When you go to your site with HTTPS in the URL with your browser, does it work or not?

I’m really not an expert in .htaccess, but it seems that it would redirect all HTTPs traffic to your 404 page. Is that it? With a 301 error. Which is… not that good I guess?
Who is hosting your site? Can’t you ask them to disable the HTTPs? …

When I type in https for a page for my site I get a “This Connection is Untrusted” from firefox. If I choose “I Understand The Risks” it takes me to the full a non https address, meaning that the site is not the main site of my account (but is is the largest by a 100 fold), takes me to http://thesiteimworkingonnow.mymainsiteofmyaccount.com.

The code
RewriteCond %{SERVER_PORT} 443
RewriteRule ^(.*)$ http://mysite\.com/404.html [R=301,L]

was written by my webhost

To me it means anything coming through the 443 port (443 is for SSL/https) send to a 404 page

The rest of the code

RewriteCond %{SERVER_PORT} ^443$
RewriteRule ^robots\.txt$ robots_ssl\.txt [L]

was also written by my webhost.

To me it means everything else (e.g. coming through port 80) send to that second robots.txt page which is

User-agent: *
Disallow: /

Which is how its done on this page

but why would I want to send robots coming through port 80 to
User-agent: *
Disallow: /
(disallow all robots)

Wouldn’t that stop all robots coming through non httpS ports (^443), such as port 80, from crawling my site.

All I’m trying to do is stop robots from coming through the httpS port because I don’t want them reporting that I have httpS pages. If they can’t get through the 443 port they have nothing to report.

Forget Above, I Was Cut Off By The 30 Minute Limit

When I type in https for a page for my site I get a “This Connection is Untrusted” from firefox. If I choose “I Understand The Risks” it takes me to the full a non https address, meaning that the site is not the main site of my account (but is is the largest by a 100 fold), takes me to http://thesiteimworkingonnow.mymainsiteofmyaccount.com.

The code
RewriteCond %{SERVER_PORT} 443
RewriteRule ^(.*)$ http://mysite\.com/404.html [R=301,L]

was written by my webhost

To me it means anything coming through the 443 port (SSL/https traffic ) send to a 404 page

The rest of the code

RewriteCond %{SERVER_PORT} ^443$
RewriteRule ^robots\.txt$ robots_ssl\.txt [L]
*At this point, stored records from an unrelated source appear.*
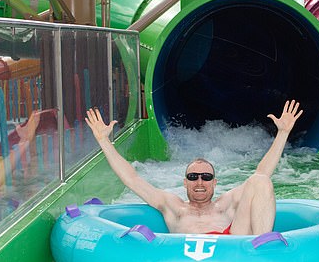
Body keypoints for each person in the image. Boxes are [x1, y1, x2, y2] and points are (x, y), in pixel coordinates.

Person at [85, 100, 303, 235]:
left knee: (260, 180)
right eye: (194, 176)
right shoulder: (173, 206)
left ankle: (263, 249)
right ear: (185, 182)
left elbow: (262, 174)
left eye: (206, 177)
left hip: (234, 246)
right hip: (185, 256)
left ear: (215, 182)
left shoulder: (225, 205)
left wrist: (283, 133)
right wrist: (104, 140)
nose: (200, 181)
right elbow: (132, 179)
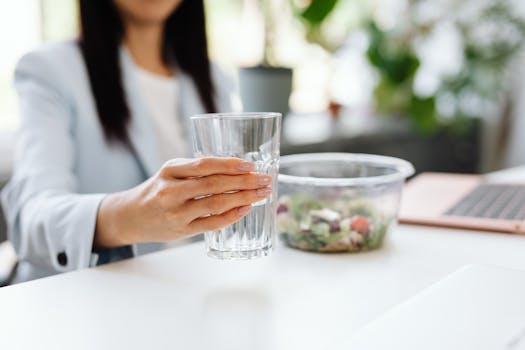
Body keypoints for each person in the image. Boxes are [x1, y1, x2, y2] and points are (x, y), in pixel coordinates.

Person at [1, 0, 272, 283]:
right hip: (81, 297)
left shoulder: (213, 79)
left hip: (184, 290)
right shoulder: (51, 69)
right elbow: (31, 219)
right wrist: (127, 216)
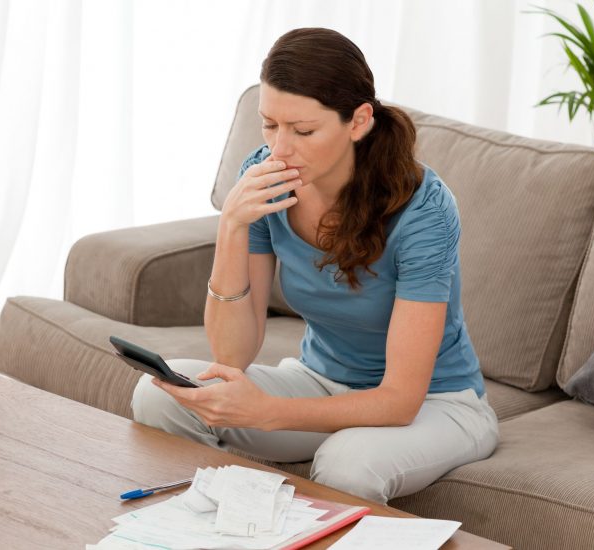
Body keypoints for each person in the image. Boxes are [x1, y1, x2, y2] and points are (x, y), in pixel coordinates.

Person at [132, 27, 499, 504]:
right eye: (269, 125)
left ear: (359, 121)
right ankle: (208, 525)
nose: (279, 148)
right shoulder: (265, 178)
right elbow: (232, 356)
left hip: (436, 405)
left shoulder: (424, 210)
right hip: (320, 381)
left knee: (347, 463)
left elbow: (400, 400)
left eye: (302, 131)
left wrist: (266, 412)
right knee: (160, 393)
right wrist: (232, 226)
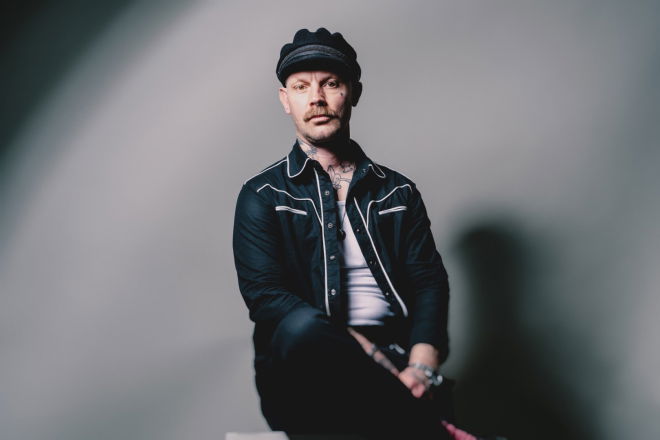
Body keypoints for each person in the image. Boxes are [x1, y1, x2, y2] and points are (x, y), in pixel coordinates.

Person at [233, 28, 478, 440]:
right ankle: (434, 431)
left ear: (354, 93)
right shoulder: (262, 195)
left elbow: (428, 282)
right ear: (285, 100)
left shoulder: (397, 192)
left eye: (331, 83)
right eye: (301, 87)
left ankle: (413, 421)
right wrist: (366, 355)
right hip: (305, 372)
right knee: (300, 328)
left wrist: (421, 367)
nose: (317, 98)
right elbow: (266, 297)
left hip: (398, 364)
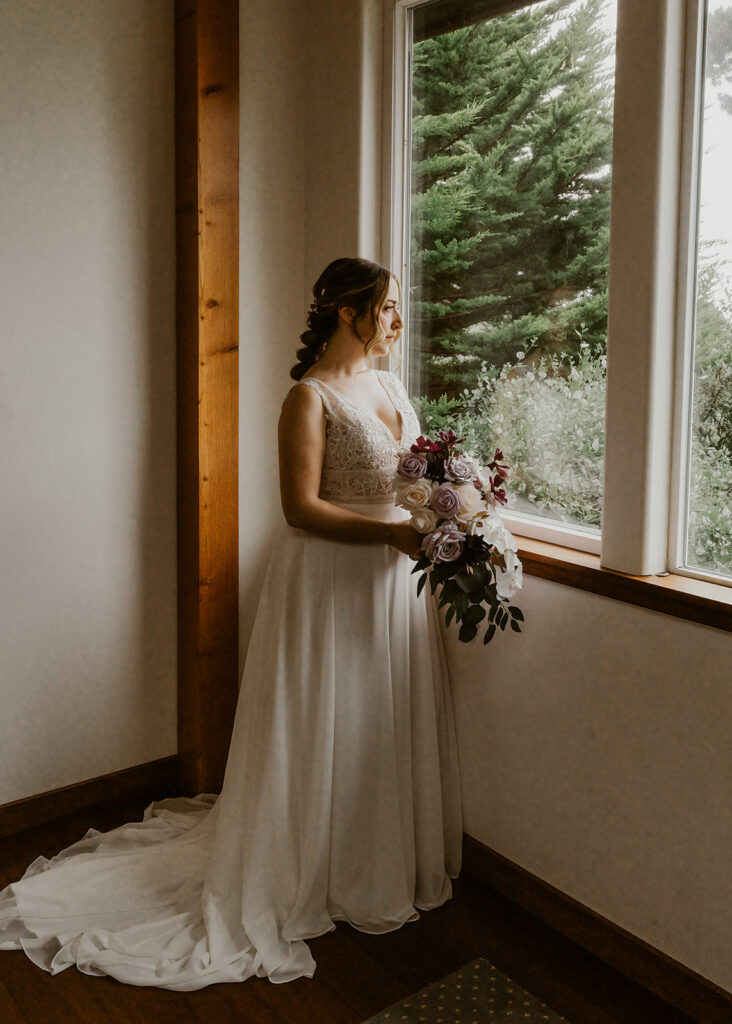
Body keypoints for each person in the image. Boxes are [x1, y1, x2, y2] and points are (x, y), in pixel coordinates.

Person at [0, 257, 462, 990]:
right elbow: (299, 509)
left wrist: (450, 508)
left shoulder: (389, 384)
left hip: (390, 582)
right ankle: (302, 863)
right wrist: (389, 535)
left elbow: (414, 476)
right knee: (323, 720)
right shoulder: (307, 400)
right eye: (391, 306)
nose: (400, 320)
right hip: (330, 579)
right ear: (350, 312)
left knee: (374, 719)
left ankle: (366, 858)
was also written by my webhost.

To me it means everything else,^, (e.g. coming through port 80) send to Not, ^, my regular robots.txt page but rather that second robots.txr page., which is

User-agent: *
Disallow: /

Which is how its done on this page

but why would I want to send robots coming through port 80 to
User-agent: *
Disallow: /
(disallow all robots)

Wouldn’t that stop all robots coming through port 80, from crawling my site.
I would think the second 2 lines of code should be removed.

Well, if you are redirected to a URL without HTTPS when you go to an HTTPS address, then the same will happen to Google. It’s probably just that Google didn’t cleaned its index yet. You could try to remove it yourself with Google webmaster tools:

Unfortunately the https pages don’t exist so there’s no removing them from my site.

It doesn’t matter if it “exists” or not. If it’s in Google’s indexes, it existed somehow. The procedure to remove a page from Google’s indexes with webmaster tools is exactly for pages that don’t exist anymore. Did you try it?

Google W. won’t take anything but http. In its webmaster tools choose Index and then Remove URLs and where it says, “Enter the URL that you’d like to remove (case-sensitive)” If you enter, for example, https://abc, what comes back is http://mysite.com/https://abc. Google’s webmaster tools has been useless for this problem.

Well, I never tested it with https so I’ll take your word for it. That’s weird.
Anyway, if you can’t access the HTTPs page, Google should remove it from its index eventually. Maybe you could try to ask on a SEO forum. I think your problem isn’t related to PHP anymore.

Where is the SEO forum? I couldn’t find it, unless you’re talking about CMS stuff. My site is not run on any sort of program.

There are a lot of SEO resources online. SEO means Search Engine Optimization. There are forums dedicated only for SEO (not on sitepoint but looking on Google for “SEO Forum” will give you a bunch of links).

I thought you meant an SEO forum on Sitepoint. I’m surprised they don’t have an SEO forum.